FRAGMENTO DEL TEXTO:
----------------------------------------
Muchas veces, mientras escribía estos recuerdos, he deseado que el relato fuera realmente creación literaria. Las tentaciones de ponerme a inventar han sido muy fuertes, principalmente cuando el recuerdo era nebuloso y solo guardaba en la memoria la esencia de un hecho, pero no los detalles, como el color de un vestido, el dibujo de una alfombra o el lugar en que se encontraba un cuadro. Algunas veces he cedido a la tentación, como ocurre en los casos de las conversaciones. Tengo buena memoria pero, como es natural, no puedo recordar íntegramente diálogos que tuvieron lugar largos años atrás. Solo recuerdo frases sueltas: «Te harán pasar por el tubo», «La perseverancia vence todos los obstáculos», «Hija mía, debes tener fe». Las conversaciones, tal como constan en la presente obra, son en su mayor parte inventadas. Realmente hubo una conversación que en términos generales era del cariz de la que hago constar, pero no puedo dar fe de reproducir las palabras exactas que fueron pronunciadas, ni el orden exacto de los parlamentos.
Además, ni yo misma sé si me invento algo o no. Creo recordar que ciertamente esto o aquello ocurrió, pero no estoy segura. Por ejemplo, no sé con seguridad si las mesdames del Convento del Sagrado Corazón hablaban tanto de Voltaire como aquí digo, pero tengo la certeza de que tuve primera noticia de la existencia de Voltaire gracias a las monjas de dicho convento. ¿Y nos hablaron también de Baudelaire? En la actualidad me parece extremadamente dudoso, sin embargo, escribí que sí. Creo que incluí a Baudelaire a título de precaución, para dar a los lectores una clara idea de la clase de poetas que las monjas celebraban, sin dejar por ello de deplorar su manera de vivir. Según los rumores que corrían en el convento, nuestras monjas gozaban de una dispensa especial, que les permitía leer las obras incluidas en el Índice, y así nos gustaba que fueran, frías y cultas, de narices en libros heréticos. Sin embargo, al decir «nos gustaba» probablemente me he referido solamente a mí y a unos pocos espíritus «originales» más.
No he dado los verdaderos nombres de mis profesoras ni de mis compañeras en el convento, y después en el internado. Pero se trata de personas reales, no son retratos hechos a retazos. En el caso de mis parientes próximos doy sus nombres verdaderos, y, siempre que me ha sido posible, lo mismo he hecho con los vecinos, criados y amigos de la familia, por cuanto, desde mi punto de vista, lo que relato es verdad histórica, es decir, en su mayor parte puede ser verificado. Si hay más fantasía de lo que imagino, me gustaría que me corrigieran. En algunos casos que señalaré más adelante los errores de mi memoria han sido ya corregidos.
----------------------------------------
MATERIAL PROPORCIONADO:

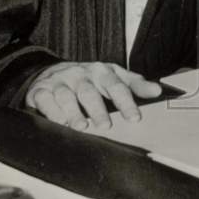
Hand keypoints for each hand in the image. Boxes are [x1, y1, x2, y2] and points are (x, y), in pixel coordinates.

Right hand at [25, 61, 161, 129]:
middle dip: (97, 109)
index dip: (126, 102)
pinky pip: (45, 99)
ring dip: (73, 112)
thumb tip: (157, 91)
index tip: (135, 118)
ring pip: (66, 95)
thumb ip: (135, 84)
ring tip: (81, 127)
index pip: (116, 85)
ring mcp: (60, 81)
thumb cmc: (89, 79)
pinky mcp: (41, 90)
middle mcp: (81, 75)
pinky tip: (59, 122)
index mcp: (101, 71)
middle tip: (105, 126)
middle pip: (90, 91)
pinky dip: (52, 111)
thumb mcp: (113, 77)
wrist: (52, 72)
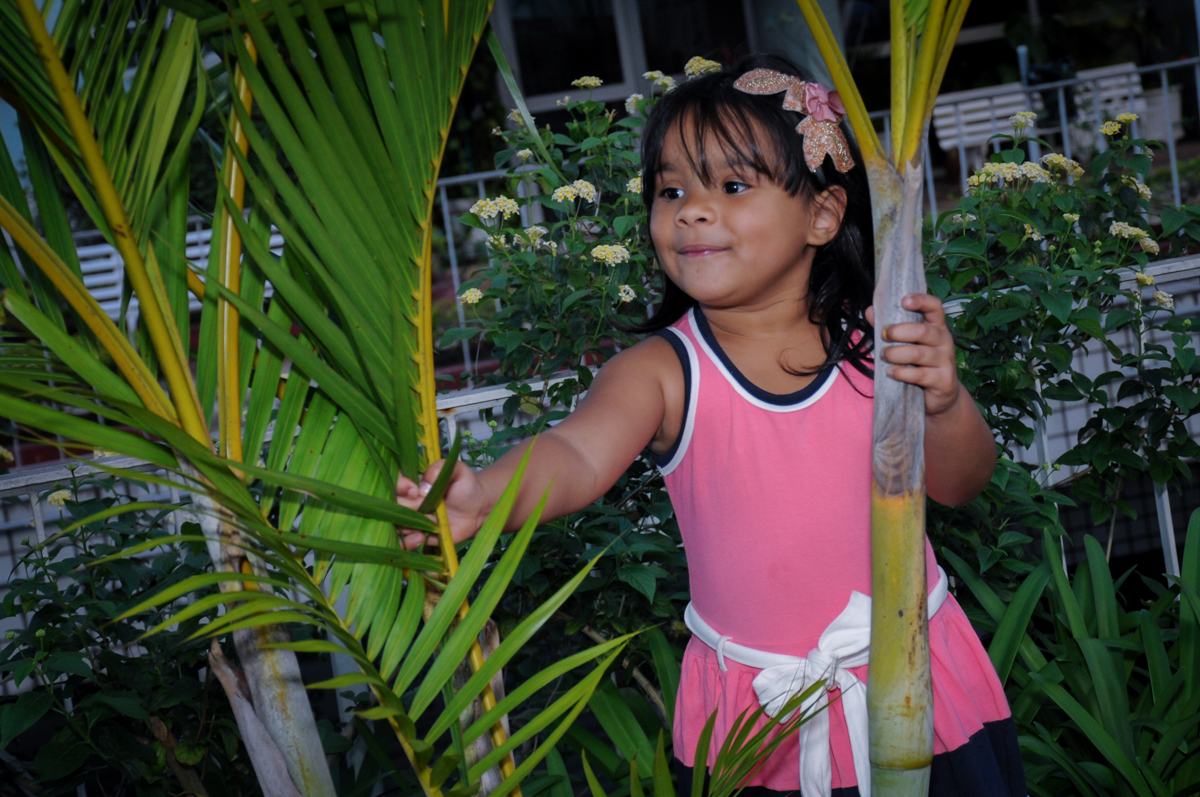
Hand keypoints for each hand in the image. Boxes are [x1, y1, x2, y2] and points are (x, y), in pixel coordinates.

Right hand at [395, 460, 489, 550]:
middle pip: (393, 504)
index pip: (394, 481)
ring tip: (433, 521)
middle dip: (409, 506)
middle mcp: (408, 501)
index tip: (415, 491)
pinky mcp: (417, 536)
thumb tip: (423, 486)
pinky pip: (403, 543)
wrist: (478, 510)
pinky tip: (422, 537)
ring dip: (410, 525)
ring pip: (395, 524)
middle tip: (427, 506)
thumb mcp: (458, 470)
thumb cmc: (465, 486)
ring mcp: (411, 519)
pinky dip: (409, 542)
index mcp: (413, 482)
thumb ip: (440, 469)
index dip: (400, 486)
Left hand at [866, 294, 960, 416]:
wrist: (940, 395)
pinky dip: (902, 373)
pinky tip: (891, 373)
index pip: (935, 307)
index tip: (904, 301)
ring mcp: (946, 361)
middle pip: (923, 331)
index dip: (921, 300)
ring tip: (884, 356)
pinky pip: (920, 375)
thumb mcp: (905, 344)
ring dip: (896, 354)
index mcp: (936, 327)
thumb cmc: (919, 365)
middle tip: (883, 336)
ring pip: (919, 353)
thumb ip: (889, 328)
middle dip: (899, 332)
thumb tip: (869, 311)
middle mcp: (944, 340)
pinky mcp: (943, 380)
----------------------------------------
ACTIVIDADES:
1. Responde con datos del texto sobre los recuerdos:
(a) ¿En qué casos se reconoce haber cedido a la tentación de inventar?
(b) ¿Gracias a quiénes se tuvo primera noticia de la existencia de Voltaire?
(c) ¿De quiénes se dan los nombres verdaderos?
2. Indica si cada afirmación concuerda con el texto sobre los recuerdos. Responde sí o no y cita las palabras del texto que lo deciden.
(a) Las conversaciones de la obra reproducen las palabras exactas que se pronunciaron.
(b) Se dan los nombres verdaderos de las profesoras del convento.
(c) Según los rumores del convento, las monjas podían leer obras incluidas en el Índice.
3. Prolonga el texto sobre los recuerdos con un párrafo que empiece después de su última oración.

RESULTADOS POR TAREA:
1.
(a) En los casos de las conversaciones.
(b) Gracias a las monjas del Convento del Sagrado Corazón.
(c) De los parientes próximos y, siempre que fue posible, también de los vecinos, criados y amigos de la familia.

2.
(a) No: «Las conversaciones, tal como constan en la presente obra, son en su mayor parte inventadas».
(b) No: «No he dado los verdaderos nombres de mis profesoras ni de mis compañeras en el convento».
(c) Sí: «nuestras monjas gozaban de una dispensa especial, que les permitía leer las obras incluidas en el Índice».

3.
Uno de los mayores obstáculos con los que me he tropezado en esta tarea de recordar ha sido el hecho de haber quedado huérfana a una temprana edad. La cadena de los recuerdos —la memoria colectiva de una familia— se rompió. Por lo general, son nuestros padres quienes no solo nos enseñan la historia de nuestra familia, sino que también enmiendan nuestros recuerdos de la infancia y nos dicen que tal hecho no pudo ocurrir del modo que nosotros creemos ocurrió, pero que tal otro hecho realmente ocurrió de la manera que nosotros recordamos, en el verano del año tal, cuando Fulana de Tal era nuestra niñera. Por ejemplo, mi propio hijo, Reuel, estaba convencido de que Mussolini había sido echado de un autobús en North Truro, cabo Cod, durante la guerra. Este recuerdo se remonta a una mañana de 1943 en que Reuel, todavía un niño, esperaba con su padre y conmigo en Wellfleet Street, la llegada del autobús que iba a Hyannis, en el que se iba un invitado nuestro. El autobús llegó, y el conductor se asomó para comunicarnos la última noticia: «Han echado a Mussolini». En la actualidad, Reuel sabe que Mussolini no fue expulsado de un autobús de Massachusetts, y también sabe por qué tenía tan falsa impresión. Pero si su padre y yo hubiéramos muerto el año siguiente, Reuel se habría quedado con el claro recuerdo de algo que todos le habrían asegurado que era históricamente imposible, y sin manera de conciliar su claro recuerdo con los otros hechos históricos.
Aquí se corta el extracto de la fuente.